I've been trying to get a grip on this trope for a while. Most of my WIPs do not have the semi-required gay or black best friend and I feel like I am shirking some societal responsibility. I can't do a legit MC from either perspective because honestly, I'm not that good. I'm not saying it can't be done, just that it takes a better writer. I'm whitebread through and through. I still like Third Eye Blind. There is no hope for me.
Still, I do have friends who are not white. Or straight. I like them. I respect them. So why don't these folks pop up in my MSs?
I had an epiphany yesterday. I saw an article on the internet about the "Black Best Friend." She is everywhere and always portrayed favorably. Her qualifications are: sassy, grounded, cooler than her white Main Character counterpart. She offers the words of wisdom that Ms. Whitey must embrace to achieve her goal of career and relationship fulfillment. The Gay Best Friend does the same thing but with more swishing and better fashion advise. Occasionally the best friend is Latina, but she is interchangeable with Black Best Friend. Earth Mother hip types who enjoy the spiritual gift of perceptive insight into humanity.
I think it's degrading. It is a shortcut purely for the development of the white character. The reader/audience knows that our hero is a good, non-prejudiced person because of the props in place, in this case a minority best friend. It's also code for the writers/producers to pat themselves on the back and say to the world: "I'm not a racist homophobe! I like you people!" I haven't thrown any of my real life non-white/alternative buddies into stories because I do not want to reduce them to props.

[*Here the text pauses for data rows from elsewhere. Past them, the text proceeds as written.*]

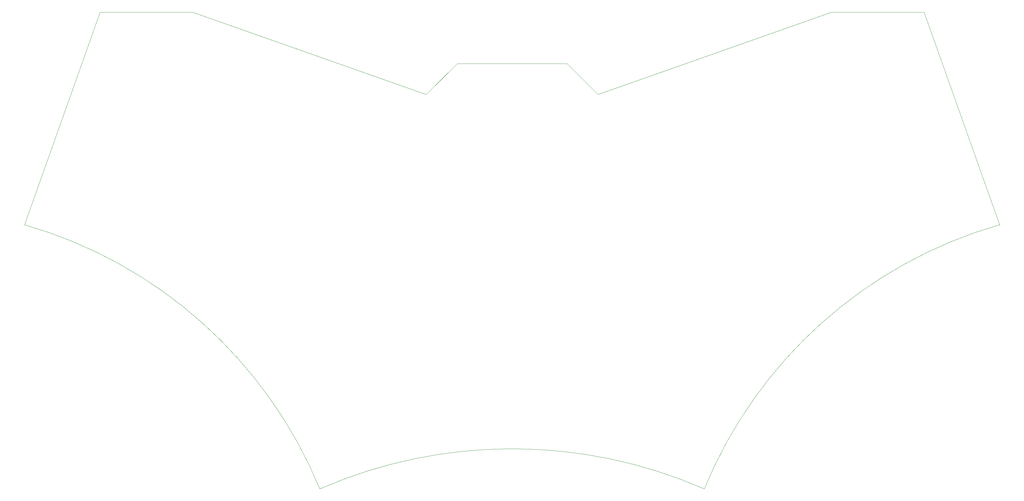
<source format=gbr>
%TF.GenerationSoftware,KiCad,Pcbnew,(7.0.0)*%
%TF.CreationDate,2023-03-24T16:17:47-04:00*%
%TF.ProjectId,pteropus,70746572-6f70-4757-932e-6b696361645f,rev?*%
%TF.SameCoordinates,Original*%
%TF.FileFunction,Profile,NP*%
%FSLAX46Y46*%
G04 Gerber Fmt 4.6, Leading zero omitted, Abs format (unit mm)*
G04 Created by KiCad (PCBNEW (7.0.0)) date 2023-03-24 16:17:47*
%MOMM*%
%LPD*%
G01*
G04 APERTURE LIST*
%TA.AperFunction,Profile*%
%ADD10C,0.100000*%
%TD*%
G04 APERTURE END LIST*
D10*
X-93000000Y19000000D02*
X-120000000Y19000000D01*
X56000000Y-120000001D02*
G75*
G03*
X-56000000Y-120000001I-56000000J-128230647D01*
G01*
X120000000Y19000000D02*
X142000000Y-43000000D01*
X93000000Y19000000D02*
X120000000Y19000000D01*
X25000000Y-5000000D02*
X16000000Y4000000D01*
X-93000000Y19000000D02*
X-25000000Y-5000000D01*
X142000000Y-43000001D02*
G75*
G03*
X56000000Y-120000000I36590960J-127393799D01*
G01*
X-16000000Y4000000D02*
X16000000Y4000000D01*
X-25000000Y-5000000D02*
X-16000000Y4000000D01*
X-56000001Y-120000000D02*
G75*
G03*
X-142000000Y-43000001I-122590963J-50393804D01*
G01*
X-120000000Y19000000D02*
X-142000000Y-43000000D01*
X25000000Y-5000000D02*
X93000000Y19000000D01*
M02*

</source>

Now that I've put my finger on the source of my reticence, I feel better able to tackle it. For a while I thought I just disliked the cliche of it all but I have other cliches that crop up here and there, so that really wasn't it. When I look around at my own circle of friends I notice two things: each one is an individual, not a representative of a group. And I have more than one friend whose first language is not English, who not too long ago would have been denied membership to the Country Club based on race or religion, or whose marriage is not legally recognized by my state.

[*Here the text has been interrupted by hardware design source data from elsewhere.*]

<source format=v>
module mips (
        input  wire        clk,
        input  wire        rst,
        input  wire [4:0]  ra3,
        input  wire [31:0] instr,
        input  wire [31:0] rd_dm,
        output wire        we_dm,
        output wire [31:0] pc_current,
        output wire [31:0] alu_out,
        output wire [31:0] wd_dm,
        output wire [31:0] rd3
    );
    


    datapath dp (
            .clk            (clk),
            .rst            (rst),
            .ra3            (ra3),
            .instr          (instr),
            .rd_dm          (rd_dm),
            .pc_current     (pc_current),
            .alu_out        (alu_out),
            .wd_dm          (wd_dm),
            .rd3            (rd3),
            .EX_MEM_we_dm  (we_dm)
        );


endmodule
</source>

The trick to populating fiction with characters instead of cardboard cutouts of acceptable minority roles is to make the MC's circle of friends match reality. If her best friend is black it seems unlikely that this person would be her only black friend. People don't take applications for friends, assigning one slot to each minority and filling the rest of the positions with faces that look just like theirs. Ensemble casts in books and movies do. There is a reason they call it the "token" whatever friend.
Why can't our forward-thinking, enlightened MCs have a more checkered clique of homeys? In reality, people tend to be either very segregated or very desegregated. It's either all white folks at your dinner party or about half of them aren't. I'd like to see this revolutionary concept incorporated more widely. Maybe even an MC who is the token straight, white kid surrounded by "other" people good enough to overlook it and judge the individual by her merit. That I could pull off...I've been that guy. I'm bored and annoyed with the MC who is a kind enough person to look past differences and have A friend from another background. It's just a reinvention of the benevolent white protector who always gets to be the hero.